Making our way in the door we simply followed the line up to the counter where Lessins could be seen preparing crusts and a young man was quickly chopping the ingredients Lydia had brought. Browsing the menu on the wall there were three pizzas, three addable ingredients, and two salads available for the evening – we quickly came to a consensus and placed our order. Handed a cork with two aces it was suggested we sit at an end at the communal table.
Seated for a few moments a young man brought us water and three cups – we were left to pour our own, as were all persons providing their own wine. As we sat and chatted we watched Nick slowly prepare each pizza step by step – throwing the dough, adding olive oil, placing each ingredient by hand, and manning the oven all on his own.
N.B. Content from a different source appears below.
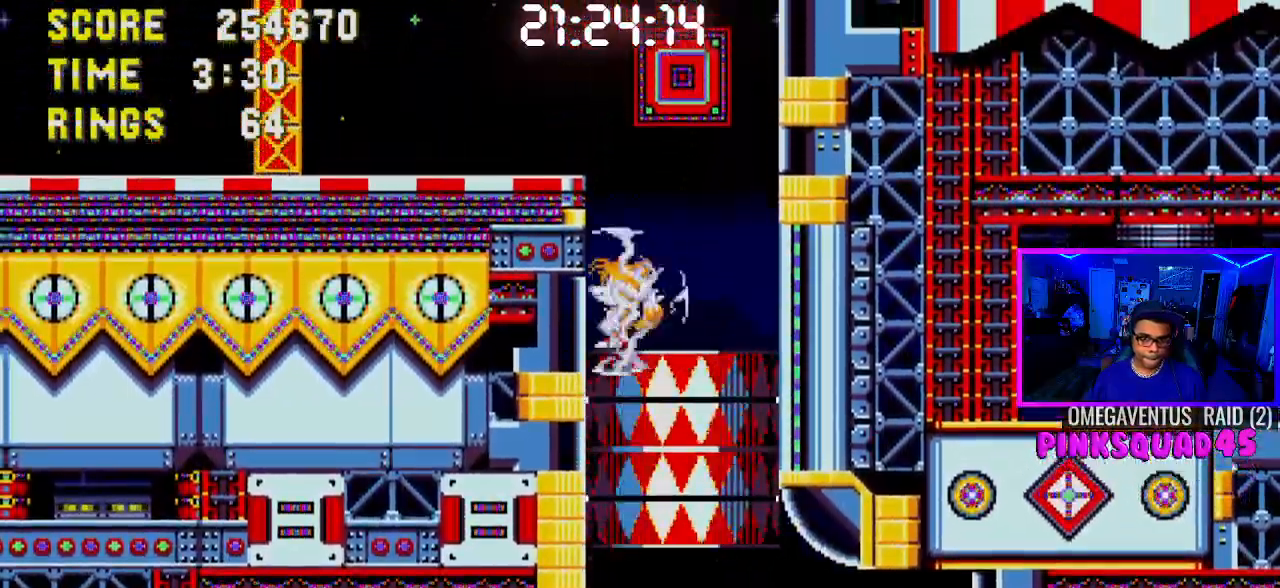
{"dt_ms": 500, "buttons": ["DPAD_UP", "DPAD_LEFT"], "left_stick": "center", "right_stick": "center", "events": [[33, "DPAD_LEFT", "down"]]}
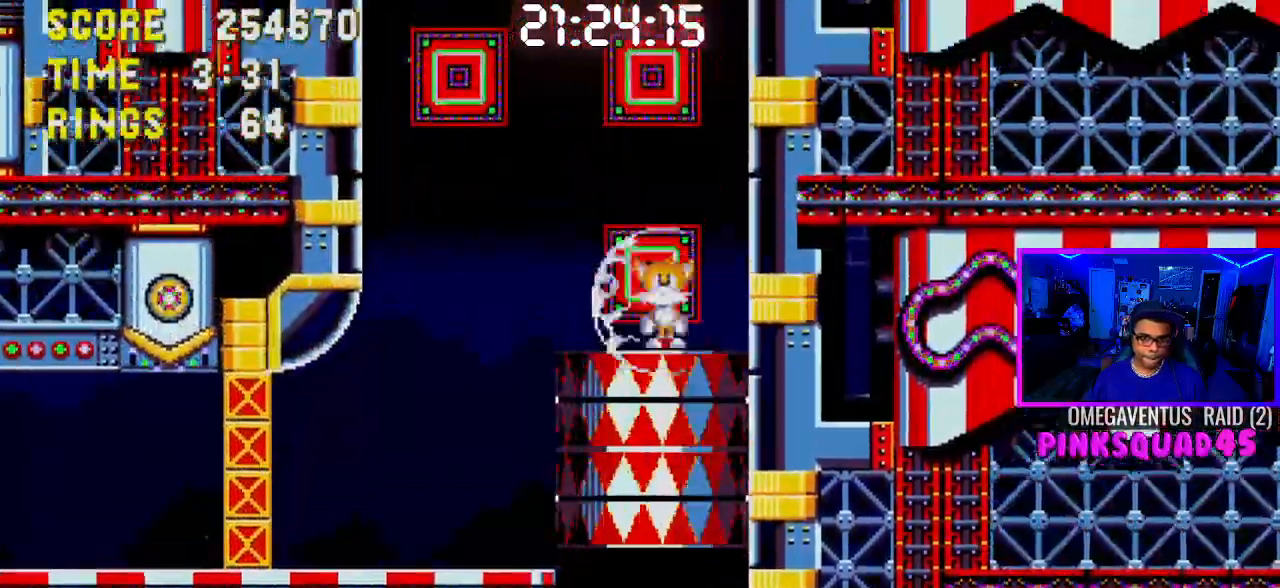
{"dt_ms": 500, "buttons": ["DPAD_DOWN"], "left_stick": "center", "right_stick": "center", "events": [[150, "DPAD_LEFT", "up"], [250, "DPAD_UP", "up"], [333, "DPAD_DOWN", "down"]]}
We also chuckled as Lydia shot down a special request (from a particularly annoying mother with two young girls who unfortunately sat right next to us) to order Pizza #2 without black pepper.
With the gas oven capable of making only two pizzas at a time we sat for approximately 20 minutes before the first two came out of the oven and watched with baited breath as our neighbors indulged. With a short line slowly forming outside we additionally started to realize the non-stop calls coming in for carryout orders – by the time we left the pickup time was nearly 2 hours. Thankfully our wait was much less considerable and the pizza was delivered to our table a mere 35 minutes after sitting down.
Delivered piping hot with cheese still bubbling our #1 with Tomato, Homemade Fresh Mozzarella, Mona Aged Cheese, Basil, Oregano, Rosemary, and 1/2 with thick cut Gunthorp Farms Bacon was every bit as good as the rumors. Ten slices in total and featuring what I can only describe as the “perfect” crust I actually burned the roof of my mouth in taking my first bite – the supple charred crust proving astoundingly chewy beneath the creamy house mozzarella and cow/sheep blend. With the spice blend nicely complimenting the exquisitely sweet and mildly acidic tomatoes and the smoky bacon adding its characteristic savoriness the totality of the pizza was exactly what you expect when you think of “pizza” and given the quality of ingredients and preparation it was that “pizza” in its ideal form.
Settling the admittedly hefty $30 (w/tax+tip) tab after three slices each we thanked Lydia and Nick (I think Nick may have even looked up from the pizza station and smiled) and made our way to the street. Having eaten a number of other top notch pizzas from ovens of wood, coal, and gas I can say without a doubt that while I often prefer esoteric ingredients there is no doubt in my mind that the crust and ingredients at Great Lake are amongst the best I’ve ever tasted. Is it the best in the USA – I don’t know, I really liked Osteria, Tacconelli’s, and Supinos as well. While some people may not like the “attitude,” I’m okay with a man (or woman) truly dedicated to his/her craft and if they want to be perfect six hours a day and four days a week I’m okay with that – perfection is worth waiting for.